Exploring parasite diversity across an ecological gradient using environmental DNA metabarcoding

Abstract

DNA metabarcoding of environmental samples provides an effective and efficient method to assess biodiversity but has lagged in parasite biodiversity assessments; one reason being the high taxonomic diversity and genetic divergence of parasites, which precludes the development of universal parasite primers. Our goal was to implement environmental DNA metabarcoding to determine parasite diversity in sediment and water from four physically connected habitats (wetland, freshwater pond, brackish impoundment, and tidal creek) in coastal South Carolina, USA, as part of a parasite BioBlitz in April 2023. Sediment was collected using a syringe corer, and water samples were collected using two methods (active filtration and passive collection via the deployment and recovery of water filters). Six amplicon libraries were produced using metabarcoding primers targeting platyhelminths (two COI mtDNA libraries), nematodes, myxozoans, microsporidians, and a final library targeting all eukaryotes to capture parasite taxa with no available metabarcoding primers (four 18S rDNA libraries).
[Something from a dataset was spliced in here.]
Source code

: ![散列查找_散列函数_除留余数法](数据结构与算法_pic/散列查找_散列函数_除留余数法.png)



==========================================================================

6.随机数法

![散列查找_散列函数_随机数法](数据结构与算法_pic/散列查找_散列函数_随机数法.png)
There was variable specificity among the primers targeting specific parasite taxa: e.g., the microsporidian primers exhibited high target fidelity, whereas the nematode and myxozoan primers were less specific. Nontargeted parasite taxa detected included apicomplexans, dinoflagellates, ichthyosporeans, and perkinsids. Results reflect the expected differences in parasite community composition across habitats and demonstrate the potential of using metabarcoding to assess parasite diversity. Results also highlight the need for more comprehensive reference databases, as well as the development of more specific and novel primers for those parasite taxa for which there are no available genetic markers.